Set exercise 1: Using the steel import excerpt, explain in one to three sentences why the VSA predicted that steel prices would rise.
Set exercise 2: Please return the passage of the steel import excerpt between "To strictly control" and "the world market.", inclusive.

Text section:

In the first two months, about 700,000 tonnes of six and eight-inch diameter rolling steel were imported from China and ASEAN, putting a strong strain on domestic steel production, the VSA said.
"Currently, the volume of six and eight-inch diameter rolling steel has dramatically dropped due to increased imports," affirmed the VSA's deputy chairman Nguyen Tien Nghi.
Nghi added that market share on these domestically-produced steel products decreased to 22 per cent in northern provinces and 14 per cent in the south.
"Previously domestic producers held a 30 per cent and 35 per cent market share," Nghi said.
To strictly control imports, the VSA demanded that customs and ministries examine the import of steel, to ensure that the foreign steel exporters don't benefit from low import tax duties.
"Some of the steel imported from China and ASEAN are avoiding tax through exploiting loopholes," Nghi added.
In terms of prices, the VSA predicted that steel prices will surely increase due to the high prices of petrol and oil.
Some 40 kilos of mazut is necessary to produce a tonne of steel. With new petrol and oil prices, each tonne of steel will rise by 80,000 VND (4 USD), said Nghi, excluding transportation costs.
Nghi, however, said that new prices depended on price of imported pig iron on the world market.
Purchase power was also an important factor directly affecting the price of steel, Nghi said.

(Data excerpts)
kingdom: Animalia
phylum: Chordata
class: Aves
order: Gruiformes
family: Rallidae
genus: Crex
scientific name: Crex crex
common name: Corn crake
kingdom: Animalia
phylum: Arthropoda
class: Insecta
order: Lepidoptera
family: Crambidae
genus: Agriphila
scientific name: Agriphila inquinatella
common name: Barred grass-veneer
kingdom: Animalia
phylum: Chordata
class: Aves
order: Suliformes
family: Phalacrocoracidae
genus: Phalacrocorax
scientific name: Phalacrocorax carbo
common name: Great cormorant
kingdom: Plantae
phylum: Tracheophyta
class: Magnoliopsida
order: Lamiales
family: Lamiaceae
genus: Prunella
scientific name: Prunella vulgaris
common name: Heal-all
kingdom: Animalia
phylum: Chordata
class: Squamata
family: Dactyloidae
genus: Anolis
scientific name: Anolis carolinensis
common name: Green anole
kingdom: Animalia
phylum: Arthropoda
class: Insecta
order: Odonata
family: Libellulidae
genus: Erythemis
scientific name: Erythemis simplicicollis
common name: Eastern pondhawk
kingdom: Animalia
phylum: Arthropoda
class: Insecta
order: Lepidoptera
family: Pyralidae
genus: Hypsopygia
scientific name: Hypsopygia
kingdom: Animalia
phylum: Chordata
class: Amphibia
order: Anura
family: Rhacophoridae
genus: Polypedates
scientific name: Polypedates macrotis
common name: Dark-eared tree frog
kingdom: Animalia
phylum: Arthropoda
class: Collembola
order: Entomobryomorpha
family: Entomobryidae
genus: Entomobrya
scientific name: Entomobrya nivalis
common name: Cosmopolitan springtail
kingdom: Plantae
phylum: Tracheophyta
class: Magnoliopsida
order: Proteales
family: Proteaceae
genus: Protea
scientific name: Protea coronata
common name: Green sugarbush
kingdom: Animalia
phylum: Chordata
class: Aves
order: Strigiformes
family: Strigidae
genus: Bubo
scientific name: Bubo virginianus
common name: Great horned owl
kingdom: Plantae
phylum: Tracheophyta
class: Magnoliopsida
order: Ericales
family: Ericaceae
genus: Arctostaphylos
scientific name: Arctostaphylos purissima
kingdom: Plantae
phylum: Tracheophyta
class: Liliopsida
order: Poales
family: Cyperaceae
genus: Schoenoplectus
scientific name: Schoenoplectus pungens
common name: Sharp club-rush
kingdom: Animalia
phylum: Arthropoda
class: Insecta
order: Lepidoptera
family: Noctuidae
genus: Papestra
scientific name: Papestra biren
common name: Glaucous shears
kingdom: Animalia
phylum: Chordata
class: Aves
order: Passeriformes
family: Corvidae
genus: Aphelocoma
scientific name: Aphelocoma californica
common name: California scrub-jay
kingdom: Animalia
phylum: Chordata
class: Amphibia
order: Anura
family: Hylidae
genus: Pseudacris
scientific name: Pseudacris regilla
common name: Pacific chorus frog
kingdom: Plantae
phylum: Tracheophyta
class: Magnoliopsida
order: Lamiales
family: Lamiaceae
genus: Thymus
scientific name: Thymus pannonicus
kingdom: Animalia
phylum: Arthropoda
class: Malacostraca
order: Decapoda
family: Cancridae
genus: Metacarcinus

Exercise result 1: The VSA expected steel prices to rise because of the high prices of petrol and oil. Producing a tonne of steel takes some 40 kilos of mazut, so with the new fuel prices each tonne would rise by 80,000 VND (4 USD), excluding transportation costs.

Exercise result 2:
To strictly control imports, the VSA demanded that customs and ministries examine the import of steel, to ensure that the foreign steel exporters don't benefit from low import tax duties.
"Some of the steel imported from China and ASEAN are avoiding tax through exploiting loopholes," Nghi added.
In terms of prices, the VSA predicted that steel prices will surely increase due to the high prices of petrol and oil.
Some 40 kilos of mazut is necessary to produce a tonne of steel. With new petrol and oil prices, each tonne of steel will rise by 80,000 VND (4 USD), said Nghi, excluding transportation costs.
Nghi, however, said that new prices depended on price of imported pig iron on the world market.